Exercise aim.
Reproduce each of the lines below, character for character.

— Start of Data to use —

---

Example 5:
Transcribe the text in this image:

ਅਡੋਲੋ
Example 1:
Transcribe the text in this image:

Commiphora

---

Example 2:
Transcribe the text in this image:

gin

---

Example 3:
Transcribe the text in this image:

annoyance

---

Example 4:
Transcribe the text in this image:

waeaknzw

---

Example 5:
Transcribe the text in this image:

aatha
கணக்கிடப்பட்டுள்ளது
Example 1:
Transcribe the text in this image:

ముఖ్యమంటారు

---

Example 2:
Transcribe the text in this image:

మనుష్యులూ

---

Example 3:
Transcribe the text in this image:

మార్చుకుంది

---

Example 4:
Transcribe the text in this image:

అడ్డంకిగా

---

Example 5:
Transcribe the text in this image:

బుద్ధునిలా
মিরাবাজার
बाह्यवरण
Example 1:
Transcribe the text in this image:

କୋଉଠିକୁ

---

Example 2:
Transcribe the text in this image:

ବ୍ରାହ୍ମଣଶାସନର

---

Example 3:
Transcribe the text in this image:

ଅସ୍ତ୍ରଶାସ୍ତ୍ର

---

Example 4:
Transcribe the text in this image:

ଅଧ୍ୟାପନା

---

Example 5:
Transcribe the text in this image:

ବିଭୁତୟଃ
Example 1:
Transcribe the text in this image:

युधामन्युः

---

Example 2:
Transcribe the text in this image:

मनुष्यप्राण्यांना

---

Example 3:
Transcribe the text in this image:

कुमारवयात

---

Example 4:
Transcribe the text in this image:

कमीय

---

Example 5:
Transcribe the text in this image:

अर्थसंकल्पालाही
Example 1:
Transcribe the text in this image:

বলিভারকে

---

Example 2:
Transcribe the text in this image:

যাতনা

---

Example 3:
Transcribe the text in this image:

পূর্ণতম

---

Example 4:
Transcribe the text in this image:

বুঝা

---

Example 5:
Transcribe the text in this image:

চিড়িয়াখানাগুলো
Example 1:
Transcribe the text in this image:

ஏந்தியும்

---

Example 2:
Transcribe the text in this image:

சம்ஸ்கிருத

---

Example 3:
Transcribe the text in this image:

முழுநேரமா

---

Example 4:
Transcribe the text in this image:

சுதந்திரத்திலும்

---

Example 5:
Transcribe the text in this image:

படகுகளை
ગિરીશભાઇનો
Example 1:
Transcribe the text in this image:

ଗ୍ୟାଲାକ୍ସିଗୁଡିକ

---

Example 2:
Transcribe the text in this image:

— End of Data to use —

Worked answer.
---

Example 5:
Transcribe the text in this image:

ਅਡੋਲੋ
Example 1:
Transcribe the text in this image:

Commiphora

---

Example 2:
Transcribe the text in this image:

gin

---

Example 3:
Transcribe the text in this image:

annoyance

---

Example 4:
Transcribe the text in this image:

waeaknzw

---

Example 5:
Transcribe the text in this image:

aatha
கணக்கிடப்பட்டுள்ளது
Example 1:
Transcribe the text in this image:

ముఖ్యమంటారు

---

Example 2:
Transcribe the text in this image:

మనుష్యులూ

---

Example 3:
Transcribe the text in this image:

మార్చుకుంది

---

Example 4:
Transcribe the text in this image:

అడ్డంకిగా

---

Example 5:
Transcribe the text in this image:

బుద్ధునిలా
মিরাবাজার
बाह्यवरण
Example 1:
Transcribe the text in this image:

କୋଉଠିକୁ

---

Example 2:
Transcribe the text in this image:

ବ୍ରାହ୍ମଣଶାସନର

---

Example 3:
Transcribe the text in this image:

ଅସ୍ତ୍ରଶାସ୍ତ୍ର

---

Example 4:
Transcribe the text in this image:

ଅଧ୍ୟାପନା

---

Example 5:
Transcribe the text in this image:

ବିଭୁତୟଃ
Example 1:
Transcribe the text in this image:

युधामन्युः

---

Example 2:
Transcribe the text in this image:

मनुष्यप्राण्यांना

---

Example 3:
Transcribe the text in this image:

कुमारवयात

---

Example 4:
Transcribe the text in this image:

कमीय

---

Example 5:
Transcribe the text in this image:

अर्थसंकल्पालाही
Example 1:
Transcribe the text in this image:

বলিভারকে

---

Example 2:
Transcribe the text in this image:

যাতনা

---

Example 3:
Transcribe the text in this image:

পূর্ণতম

---

Example 4:
Transcribe the text in this image:

বুঝা

---

Example 5:
Transcribe the text in this image:

চিড়িয়াখানাগুলো
Example 1:
Transcribe the text in this image:

ஏந்தியும்

---

Example 2:
Transcribe the text in this image:

சம்ஸ்கிருத

---

Example 3:
Transcribe the text in this image:

முழுநேரமா

---

Example 4:
Transcribe the text in this image:

சுதந்திரத்திலும்

---

Example 5:
Transcribe the text in this image:

படகுகளை
ગિરીશભાઇનો
Example 1:
Transcribe the text in this image:

ଗ୍ୟାଲାକ୍ସିଗୁଡିକ

---

Example 2:
Transcribe the text in this image:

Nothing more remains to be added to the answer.